Task brief: Only the lines from the opening of the material through the line bearing "- Efeitos visuais de glitch/bypass" should be reproduced, exactly and without pictures.

[Source records]

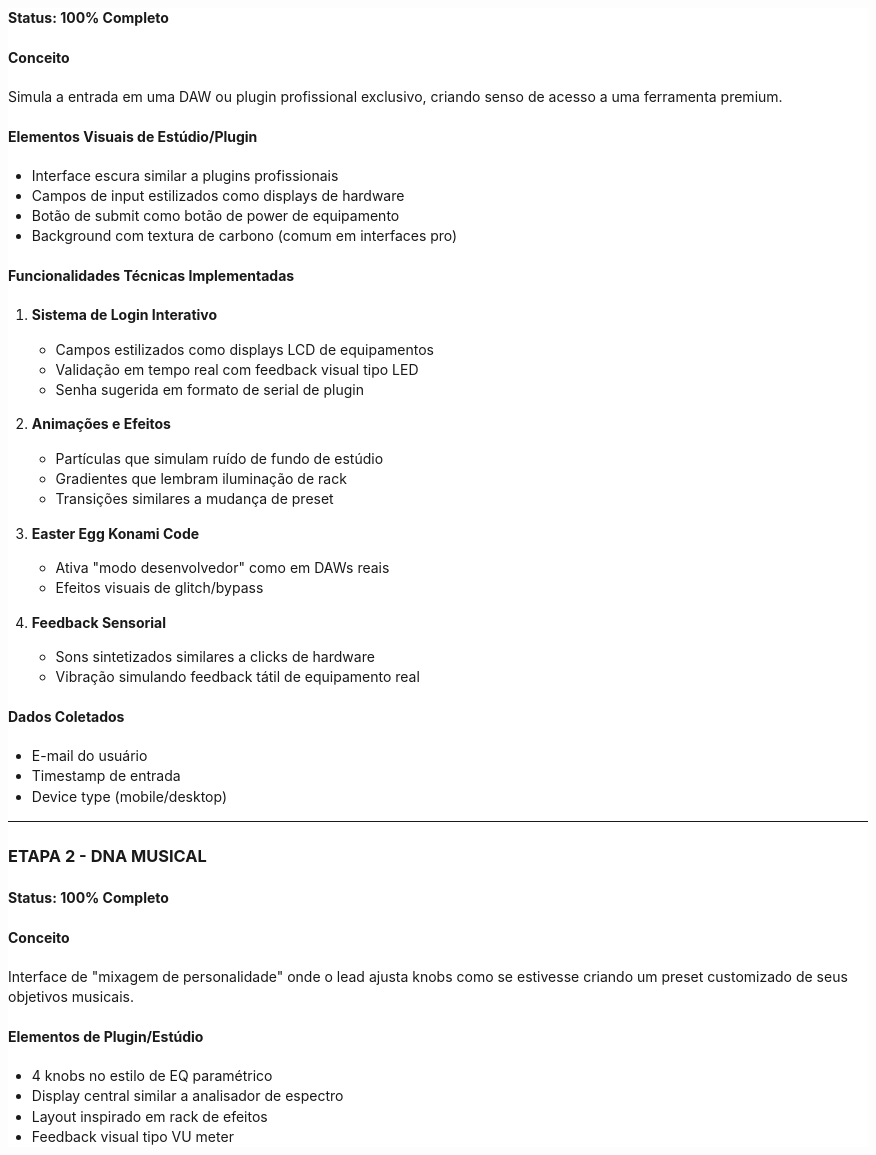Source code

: #### Status: 100% Completo

#### Conceito
Simula a entrada em uma DAW ou plugin profissional exclusivo, criando senso de acesso a uma ferramenta premium.

#### Elementos Visuais de Estúdio/Plugin
- Interface escura similar a plugins profissionais
- Campos de input estilizados como displays de hardware
- Botão de submit como botão de power de equipamento
- Background com textura de carbono (comum em interfaces pro)

#### Funcionalidades Técnicas Implementadas

1. **Sistema de Login Interativo**
   - Campos estilizados como displays LCD de equipamentos
   - Validação em tempo real com feedback visual tipo LED
   - Senha sugerida em formato de serial de plugin

2. **Animações e Efeitos**
   - Partículas que simulam ruído de fundo de estúdio
   - Gradientes que lembram iluminação de rack
   - Transições similares a mudança de preset

3. **Easter Egg Konami Code**
   - Ativa "modo desenvolvedor" como em DAWs reais
   - Efeitos visuais de glitch/bypass

4. **Feedback Sensorial**
   - Sons sintetizados similares a clicks de hardware
   - Vibração simulando feedback tátil de equipamento real

#### Dados Coletados
- E-mail do usuário
- Timestamp de entrada
- Device type (mobile/desktop)

---

### ETAPA 2 - DNA MUSICAL

#### Status: 100% Completo

#### Conceito
Interface de "mixagem de personalidade" onde o lead ajusta knobs como se estivesse criando um preset customizado de seus objetivos musicais.

#### Elementos de Plugin/Estúdio
- 4 knobs no estilo de EQ paramétrico
- Display central similar a analisador de espectro
- Layout inspirado em rack de efeitos
- Feedback visual tipo VU meter
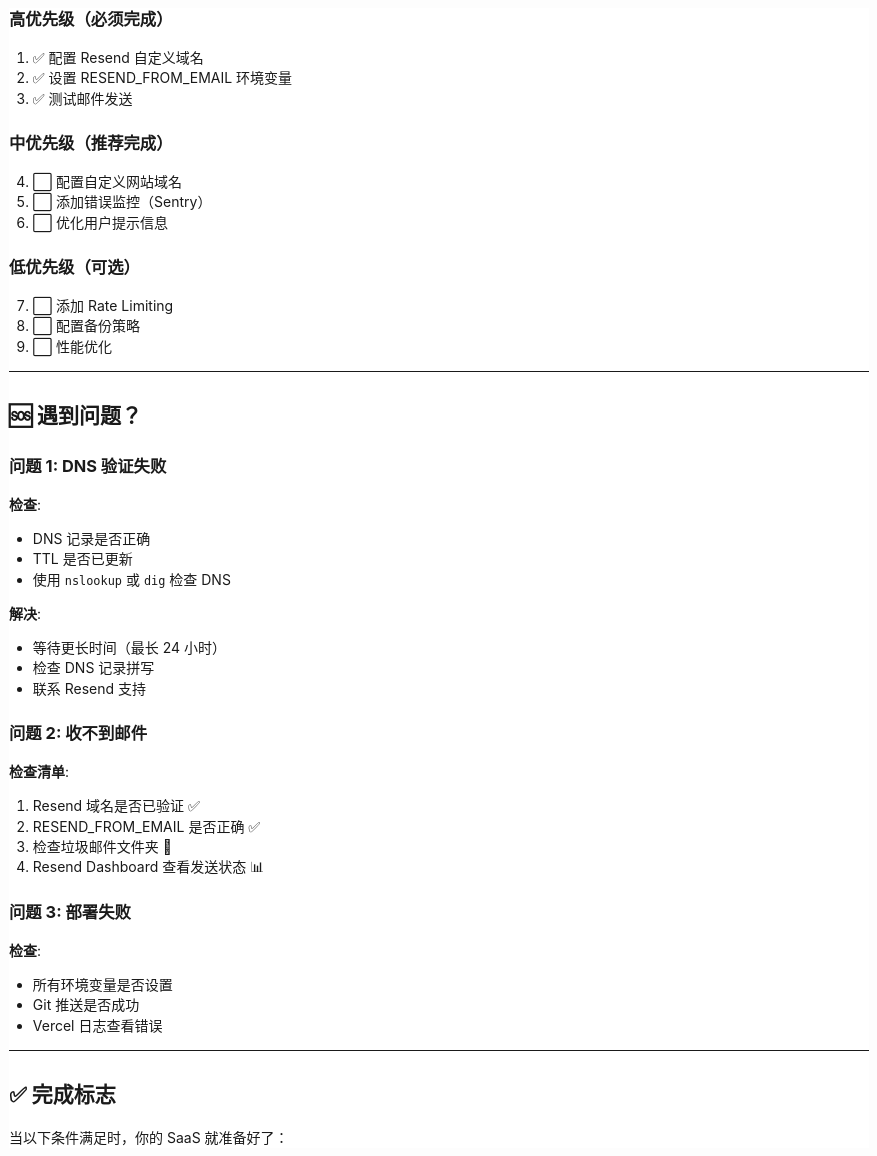 ### 高优先级（必须完成）
1. ✅ 配置 Resend 自定义域名
2. ✅ 设置 RESEND_FROM_EMAIL 环境变量
3. ✅ 测试邮件发送

### 中优先级（推荐完成）
4. ⬜ 配置自定义网站域名
5. ⬜ 添加错误监控（Sentry）
6. ⬜ 优化用户提示信息

### 低优先级（可选）
7. ⬜ 添加 Rate Limiting
8. ⬜ 配置备份策略
9. ⬜ 性能优化

---

## 🆘 遇到问题？

### 问题 1: DNS 验证失败

**检查**:
- DNS 记录是否正确
- TTL 是否已更新
- 使用 `nslookup` 或 `dig` 检查 DNS

**解决**:
- 等待更长时间（最长 24 小时）
- 检查 DNS 记录拼写
- 联系 Resend 支持

### 问题 2: 收不到邮件

**检查清单**:
1. Resend 域名是否已验证 ✅
2. RESEND_FROM_EMAIL 是否正确 ✅
3. 检查垃圾邮件文件夹 📧
4. Resend Dashboard 查看发送状态 📊

### 问题 3: 部署失败

**检查**:
- 所有环境变量是否设置
- Git 推送是否成功
- Vercel 日志查看错误

---

## ✅ 完成标志

当以下条件满足时，你的 SaaS 就准备好了：
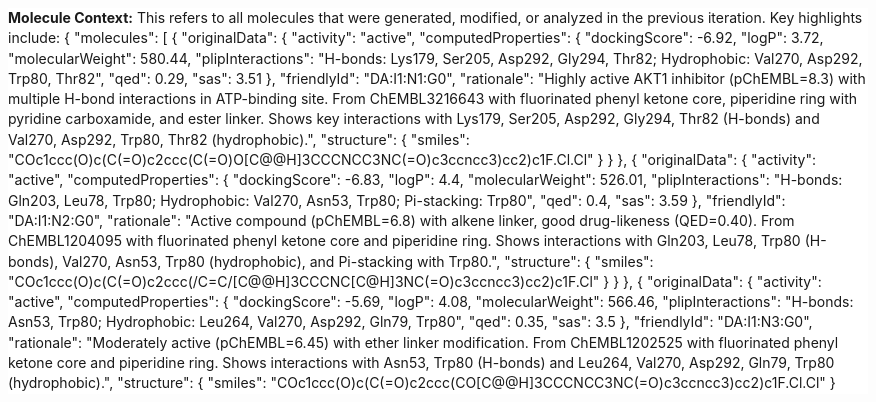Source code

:**Molecule Context:** This refers to all molecules that were generated, modified, or analyzed in the previous iteration. Key highlights include: {
   "molecules": [
      {
         "originalData": {
            "activity": "active",
            "computedProperties": {
               "dockingScore": -6.92,
               "logP": 3.72,
               "molecularWeight": 580.44,
               "plipInteractions": "H-bonds: Lys179, Ser205, Asp292, Gly294, Thr82; Hydrophobic: Val270, Asp292, Trp80, Thr82",
               "qed": 0.29,
               "sas": 3.51
            },
            "friendlyId": "DA:I1:N1:G0",
            "rationale": "Highly active AKT1 inhibitor (pChEMBL=8.3) with multiple H-bond interactions in ATP-binding site. From ChEMBL3216643 with fluorinated phenyl ketone core, piperidine ring with pyridine carboxamide, and ester linker. Shows key interactions with Lys179, Ser205, Asp292, Gly294, Thr82 (H-bonds) and Val270, Asp292, Trp80, Thr82 (hydrophobic).",
            "structure": {
               "smiles": "COc1ccc(O)c(C(=O)c2ccc(C(=O)O[C@@H]3CCCNCC3NC(=O)c3ccncc3)cc2)c1F.Cl.Cl"
            }
         }
      },
      {
         "originalData": {
            "activity": "active",
            "computedProperties": {
               "dockingScore": -6.83,
               "logP": 4.4,
               "molecularWeight": 526.01,
               "plipInteractions": "H-bonds: Gln203, Leu78, Trp80; Hydrophobic: Val270, Asn53, Trp80; Pi-stacking: Trp80",
               "qed": 0.4,
               "sas": 3.59
            },
            "friendlyId": "DA:I1:N2:G0",
            "rationale": "Active compound (pChEMBL=6.8) with alkene linker, good drug-likeness (QED=0.40). From ChEMBL1204095 with fluorinated phenyl ketone core and piperidine ring. Shows interactions with Gln203, Leu78, Trp80 (H-bonds), Val270, Asn53, Trp80 (hydrophobic), and Pi-stacking with Trp80.",
            "structure": {
               "smiles": "COc1ccc(O)c(C(=O)c2ccc(/C=C/[C@@H]3CCCNC[C@H]3NC(=O)c3ccncc3)cc2)c1F.Cl"
            }
         }
      },
      {
         "originalData": {
            "activity": "active",
            "computedProperties": {
               "dockingScore": -5.69,
               "logP": 4.08,
               "molecularWeight": 566.46,
               "plipInteractions": "H-bonds: Asn53, Trp80; Hydrophobic: Leu264, Val270, Asp292, Gln79, Trp80",
               "qed": 0.35,
               "sas": 3.5
            },
            "friendlyId": "DA:I1:N3:G0",
            "rationale": "Moderately active (pChEMBL=6.45) with ether linker modification. From ChEMBL1202525 with fluorinated phenyl ketone core and piperidine ring. Shows interactions with Asn53, Trp80 (H-bonds) and Leu264, Val270, Asp292, Gln79, Trp80 (hydrophobic).",
            "structure": {
               "smiles": "COc1ccc(O)c(C(=O)c2ccc(CO[C@@H]3CCCNCC3NC(=O)c3ccncc3)cc2)c1F.Cl.Cl"
            }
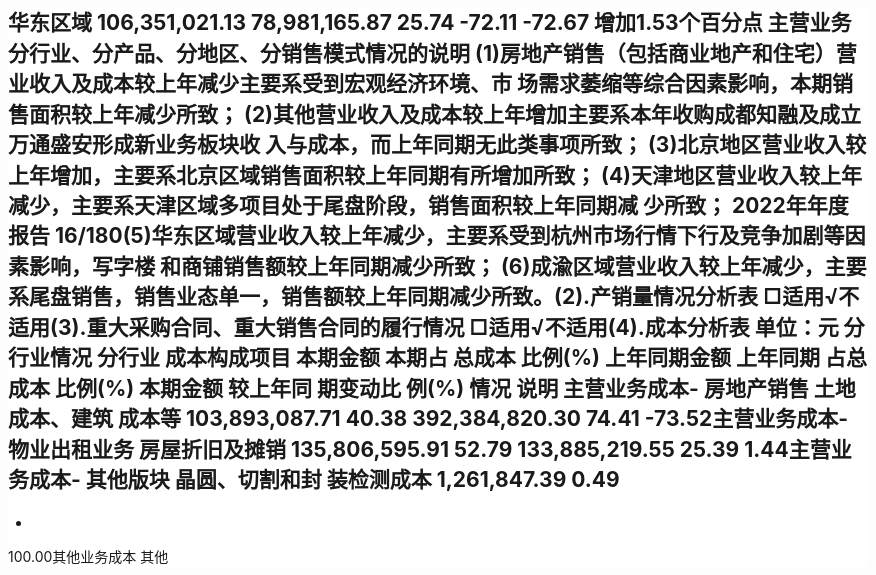 华东区域
106,351,021.13
78,981,165.87
25.74
-72.11
-72.67
增加1.53个百分点
主营业务分行业、分产品、分地区、分销售模式情况的说明
(1)房地产销售（包括商业地产和住宅）营业收入及成本较上年减少主要系受到宏观经济环境、市
场需求萎缩等综合因素影响，本期销售面积较上年减少所致；
(2)其他营业收入及成本较上年增加主要系本年收购成都知融及成立万通盛安形成新业务板块收
入与成本，而上年同期无此类事项所致；
(3)北京地区营业收入较上年增加，主要系北京区域销售面积较上年同期有所增加所致；
(4)天津地区营业收入较上年减少，主要系天津区域多项目处于尾盘阶段，销售面积较上年同期减
少所致；
2022年年度报告
16/180(5)华东区域营业收入较上年减少，主要系受到杭州市场行情下行及竞争加剧等因素影响，写字楼
和商铺销售额较上年同期减少所致；
(6)成渝区域营业收入较上年减少，主要系尾盘销售，销售业态单一，销售额较上年同期减少所致。(2).产销量情况分析表
□适用√不适用(3).重大采购合同、重大销售合同的履行情况
□适用√不适用(4).成本分析表
单位：元
分行业情况
分行业
成本构成项目
本期金额
本期占
总成本
比例(%)
上年同期金额
上年同期
占总成本
比例(%)
本期金额
较上年同
期变动比
例(%)
情况
说明
主营业务成本-
房地产销售
土地成本、建筑
成本等
103,893,087.71
40.38
392,384,820.30
74.41
-73.52主营业务成本-
物业出租业务
房屋折旧及摊销
135,806,595.91
52.79
133,885,219.55
25.39
1.44主营业务成本-
其他版块
晶圆、切割和封
装检测成本
1,261,847.39
0.49
-
-
100.00其他业务成本
其他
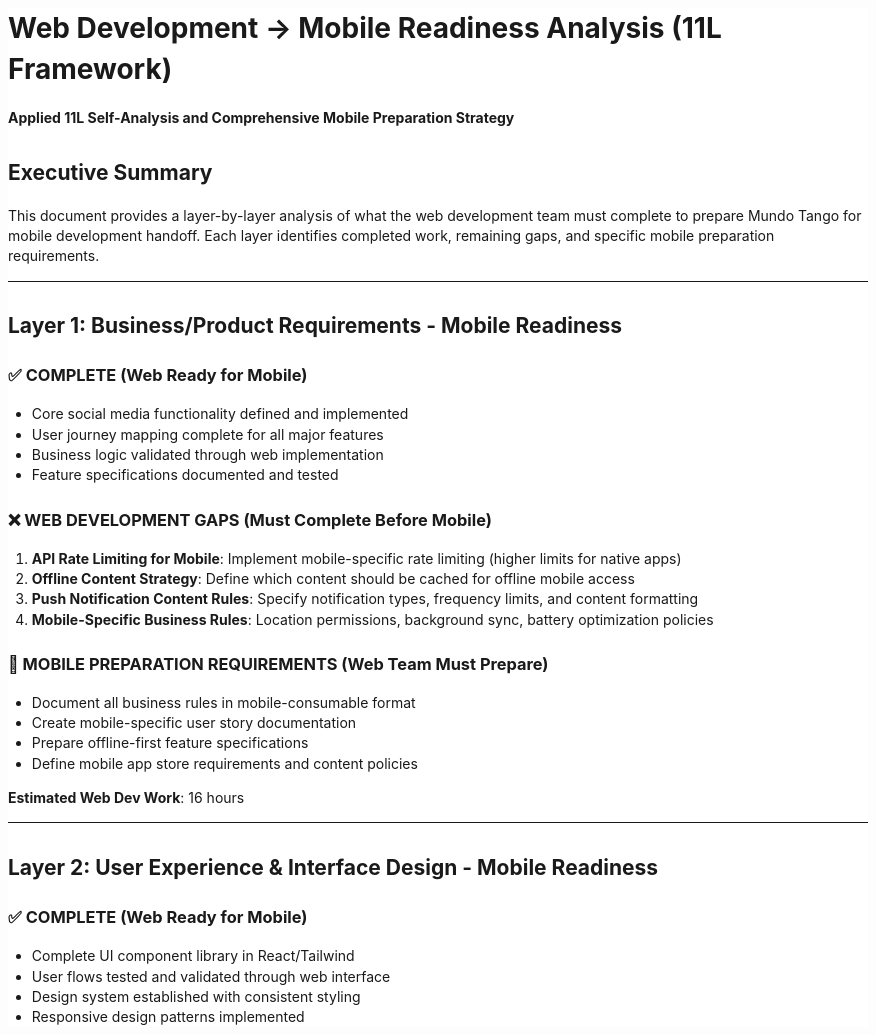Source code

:# Web Development → Mobile Readiness Analysis (11L Framework)
**Applied 11L Self-Analysis and Comprehensive Mobile Preparation Strategy**

## Executive Summary
This document provides a layer-by-layer analysis of what the web development team must complete to prepare Mundo Tango for mobile development handoff. Each layer identifies completed work, remaining gaps, and specific mobile preparation requirements.

---

## Layer 1: Business/Product Requirements - Mobile Readiness

### ✅ COMPLETE (Web Ready for Mobile)
- Core social media functionality defined and implemented
- User journey mapping complete for all major features
- Business logic validated through web implementation
- Feature specifications documented and tested

### ❌ WEB DEVELOPMENT GAPS (Must Complete Before Mobile)
1. **API Rate Limiting for Mobile**: Implement mobile-specific rate limiting (higher limits for native apps)
2. **Offline Content Strategy**: Define which content should be cached for offline mobile access
3. **Push Notification Content Rules**: Specify notification types, frequency limits, and content formatting
4. **Mobile-Specific Business Rules**: Location permissions, background sync, battery optimization policies

### 📱 MOBILE PREPARATION REQUIREMENTS (Web Team Must Prepare)
- Document all business rules in mobile-consumable format
- Create mobile-specific user story documentation
- Prepare offline-first feature specifications
- Define mobile app store requirements and content policies

**Estimated Web Dev Work**: 16 hours

---

## Layer 2: User Experience & Interface Design - Mobile Readiness

### ✅ COMPLETE (Web Ready for Mobile)
- Complete UI component library in React/Tailwind
- User flows tested and validated through web interface
- Design system established with consistent styling
- Responsive design patterns implemented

[/Source records]

Written response:
Source code

: #### Status: 100% Completo

#### Conceito
Simula a entrada em uma DAW ou plugin profissional exclusivo, criando senso de acesso a uma ferramenta premium.

#### Elementos Visuais de Estúdio/Plugin
- Interface escura similar a plugins profissionais
- Campos de input estilizados como displays de hardware
- Botão de submit como botão de power de equipamento
- Background com textura de carbono (comum em interfaces pro)

#### Funcionalidades Técnicas Implementadas

1. **Sistema de Login Interativo**
   - Campos estilizados como displays LCD de equipamentos
   - Validação em tempo real com feedback visual tipo LED
   - Senha sugerida em formato de serial de plugin

2. **Animações e Efeitos**
   - Partículas que simulam ruído de fundo de estúdio
   - Gradientes que lembram iluminação de rack
   - Transições similares a mudança de preset

3. **Easter Egg Konami Code**
   - Ativa "modo desenvolvedor" como em DAWs reais
   - Efeitos visuais de glitch/bypass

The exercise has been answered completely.